A similar problem arises in relation to a number of other themes. For example, one of the features of Bax’s work was his vehement antifeminism. (He wrote The Fraud of Feminism in 1913). This had a number of different elements. On the one hand there is one of the standard revolutionary positions that the focus on the situation of women is an essentially reformist movement that diverts attention away from the class struggle. But on the other hand, and more interestingly, Bax’s dislike of feminism was because he thought that feminists were wrong in believing that “woman is mentally the equal of man”. Bax “sought to demonstrate the mental and emotional differences between men and women which accounted for their contrasting capacities…Bax sifted through all the medical evidence of the time concerning women’s emotional states, prevalent illnesses and the comparable sizes of the male and female brains. It was clear to Bax that all the evidence pointed to clear differences in physical strength, length of life, stamina, emotional states and the amount of ‘grey matter’” (p.88/9). For Bax men and women inhabited two different worlds, physically, emotionally, and intellectually; he even had the medical evidence to prove it.

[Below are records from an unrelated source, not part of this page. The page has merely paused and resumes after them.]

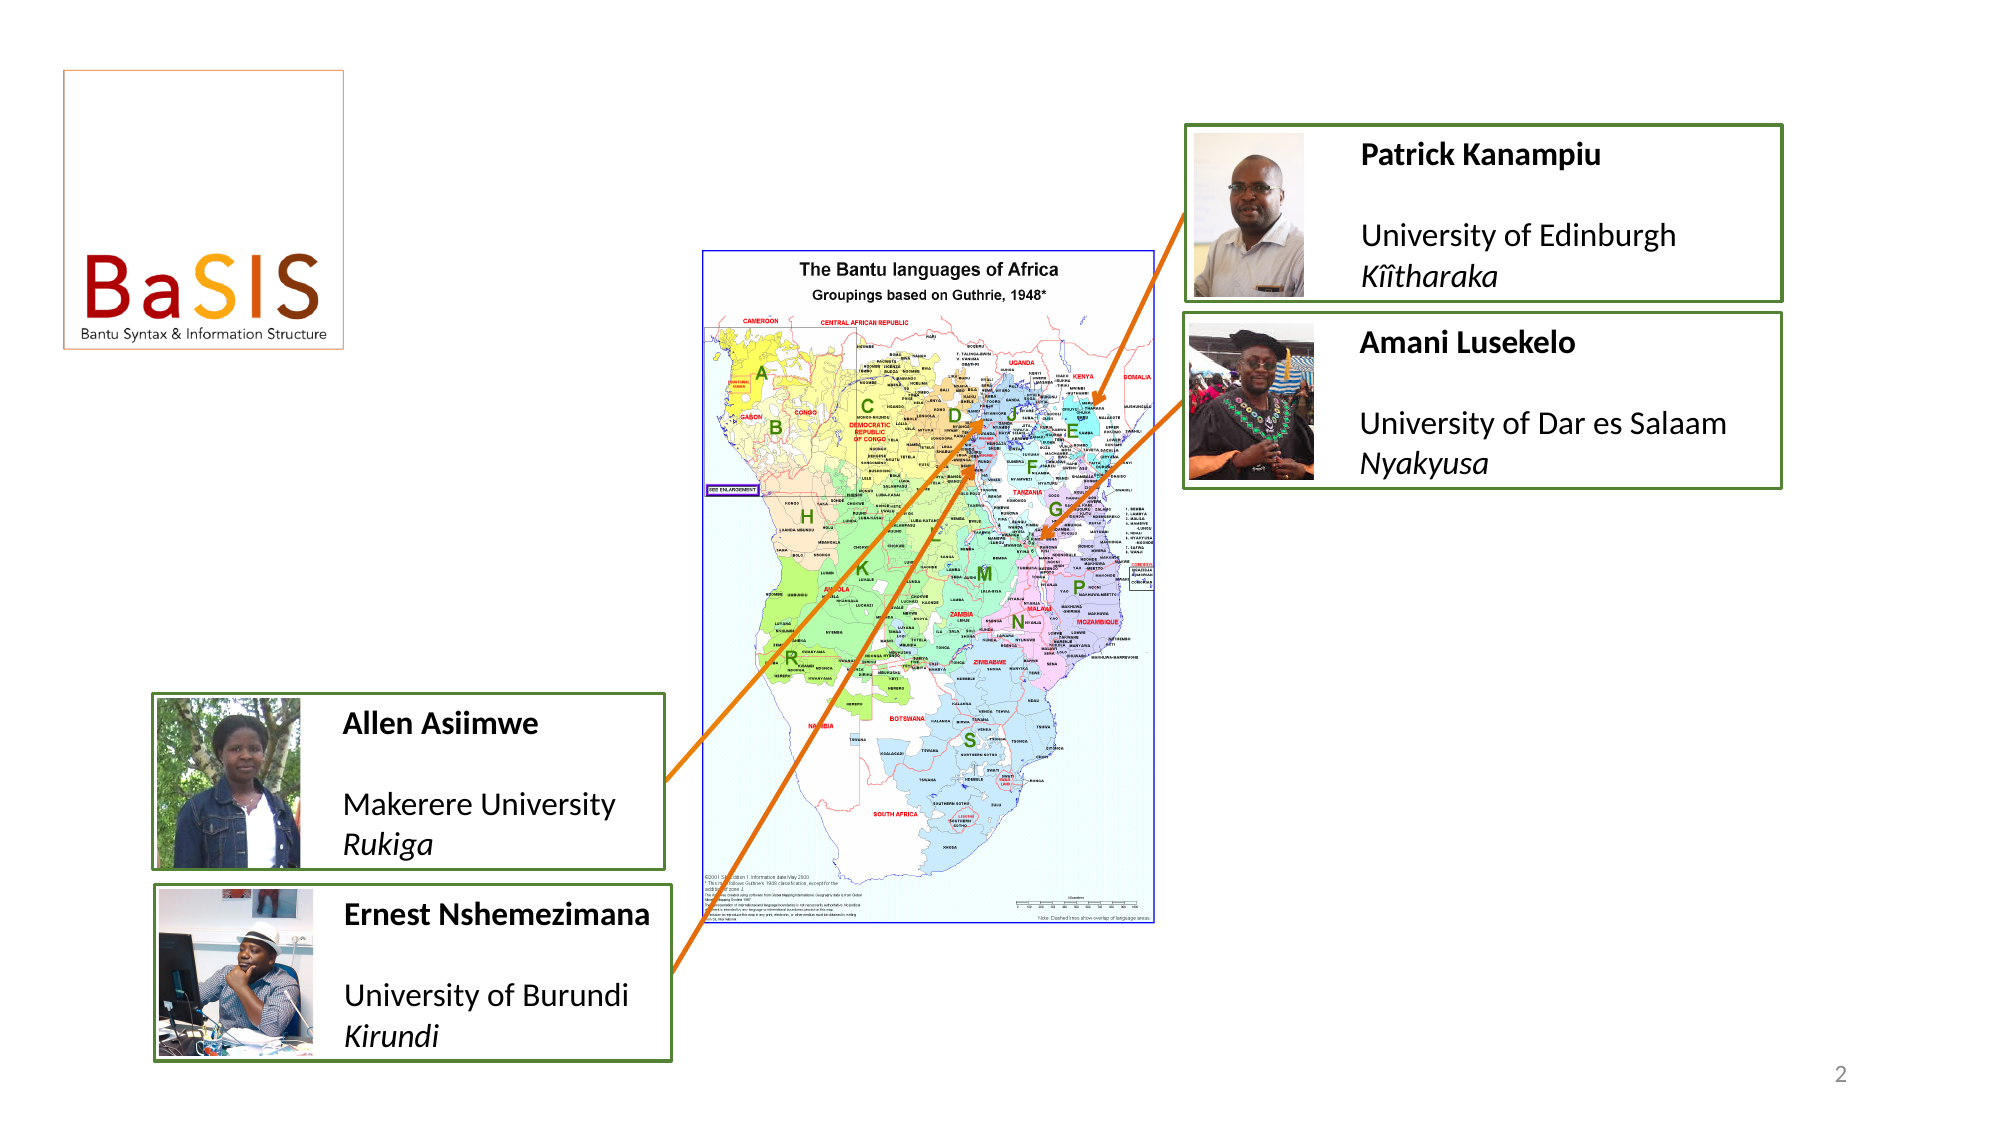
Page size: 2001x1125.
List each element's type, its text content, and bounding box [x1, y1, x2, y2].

slide_number 2 [1412, 1042, 1863, 1103]
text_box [664, 418, 984, 782]
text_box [152, 693, 665, 868]
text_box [671, 782, 975, 974]
picture [700, 249, 1157, 928]
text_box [1093, 213, 1186, 408]
picture [1194, 133, 1304, 297]
picture [63, 68, 344, 350]
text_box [1039, 400, 1184, 541]
text_box Patrick Kanampiu University of Edinburgh Kîîtharaka [1185, 124, 1782, 302]
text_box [154, 884, 672, 1060]
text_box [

Likewise although Bax was fiercely critical of the German SPD in its support for the German war effort, perceiving this as the culmination of the growth of revisionism in the socialist movement, he also argued that this had another cause: Prussian militarism. Bax had written a number of books on early modern Germany, the reformation and the Anabaptists. “In the process of writing these studies [Bax] became concerned with what he saw as the growing problem of German chauvinism. It was not simply a problem of the German state but of German socialism too” (p.117). Thus the German SPD betrayed the working class and international socialism not simply because it had been taken over by reformists of various sorts, but because it was at the same time an exemplification of Prussian militarism. In this sense Bax’s argument relied heavily on the notion of a ‘national character’ of “mechanical hardness and brutality” (Bax’s words, p.120).

In relation to these notions, of the essence of both women and national character, a longer discussion is warranted. With regard to women, are Bax’s ideas compatible with his professed radicalism in related areas (he was highly critical of the bourgeois notion of the family, espoused sexual freedom, and argued that socialist society would be based on a “real equality between the sexes”)? With regard to his concept of national character, how did he reconcile this with his vehement internationalism? Most interesting of all would be a longer discussion of these issues in relation to Bax’s philosophical Idealism. Were his ideas about women and national character a product of his position as a ‘Victorian gentleman’, or were they rooted in his penchant for a particular type of philosophy? Cowley hedges his bets: he suggests that Bax’s ‘undoing’ was his philosophical Idealism, but he also points to Bax as a representative of the contradictions of English Victorian socialism.

As a result, a number of potentially interesting discussions do not occur. Had they been undertaken, then Cowley’s effort in uncovering the life of one of the major English socialists, which he has done well, would have also functioned to reveal Bax’s ideas in greater detail. The book could then have served two functions, acting as the basis for a theoretical discussion around some of these issues, as well as serving as a useful biography of a strange figure in the history of English socialism.

The Victorian Encounter with Marx : A Study of Ernest Belfort Bax, by John Cowley, British Academic Press (1993) £34.50 for the hardback (ISBN 1 85043 601 0)

© Mark Neocleous 1993

Mark Neocleous is a research student at Middlesex University and teaches philosophy and politics.